Explains the information-geometric inner update, the paper’s diagonal Fisher approximation, and tests required before claiming convergence or numerical stability.
Research documentation: this page interprets a cited research source and defines evidence requirements. It does not claim a released Teleodynamic AI implementation.
Information geometry
Natural gradients precondition an ordinary gradient with the inverse Fisher information metric so a step is interpreted relative to the parameter manifold rather than raw coordinates.
Reported approximation
DE11 uses a diagonal Fisher approximation. The paper acknowledges that ignoring parameter correlations can be suboptimal and lists richer approximations as future work.
Verification
- Compare ordinary and natural-gradient traces.

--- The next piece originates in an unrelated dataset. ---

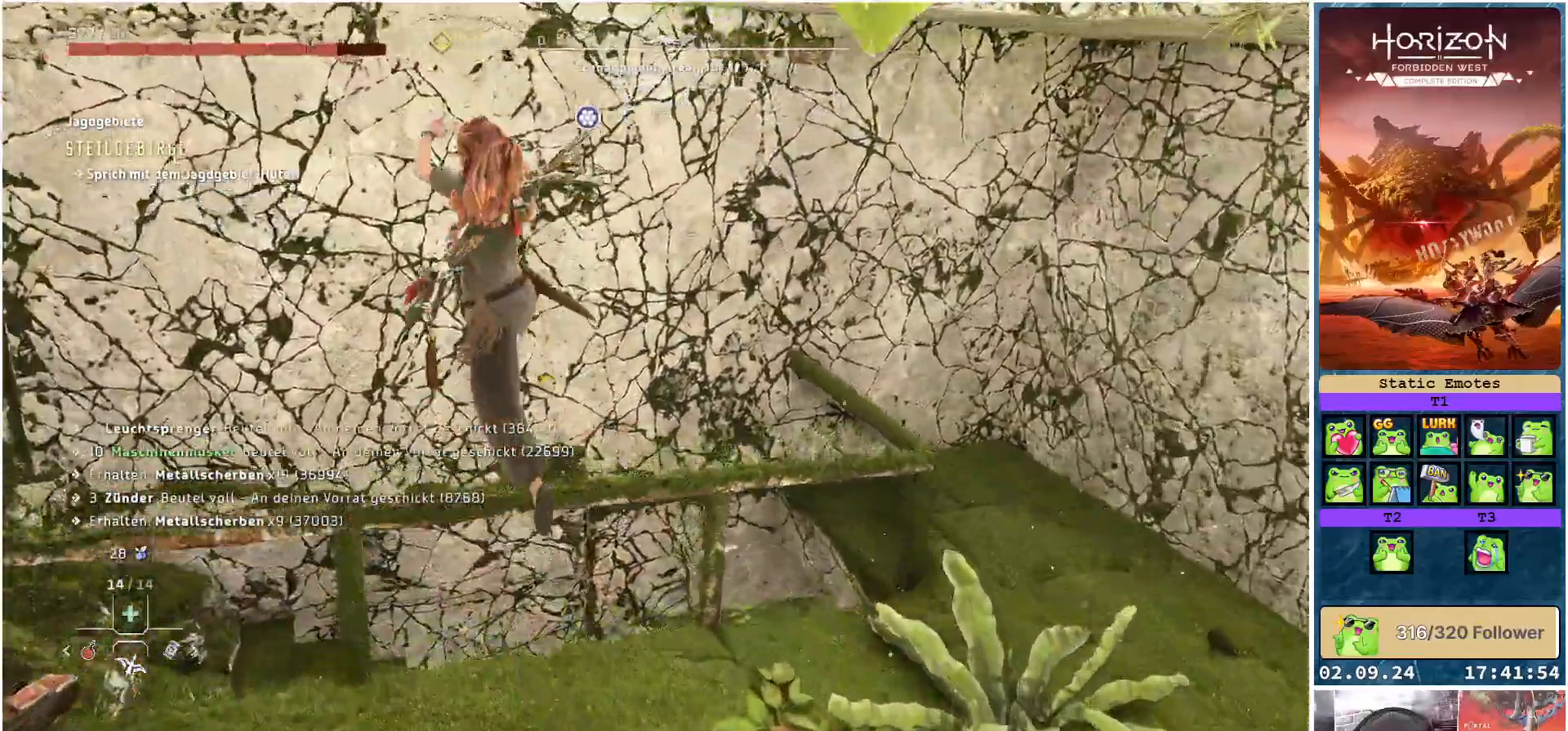
{"buttons": [], "left_stick": "up-right", "right_stick": "right", "events": [[17, "right_stick", "down-right"], [200, "left_stick", "center"], [450, "left_stick", "up-right"], [483, "right_stick", "right"]]}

- Check Fisher positivity, floors, and overflow behavior.
- Record convergence criterion and uncertainty.
- Test correlated features where the diagonal approximation should be stressed.
Scope
This starter page defines the questions, boundaries, evidence, and failure modes that should be recorded before a capability is presented as supported.
Engineering considerations
- Identify the source, version, target environment, and owner.
- Separate observed values from estimates and externally reported values.
- Record trade-offs, unsupported cases, and fallback behavior.
- Link performance statements to a compatible benchmark methodology.
Verification questions
- What exact artifact, revision, backend, and environment were reviewed?
- Which assumptions could change the result?
- Which data should be retained so another engineer can reproduce the conclusion?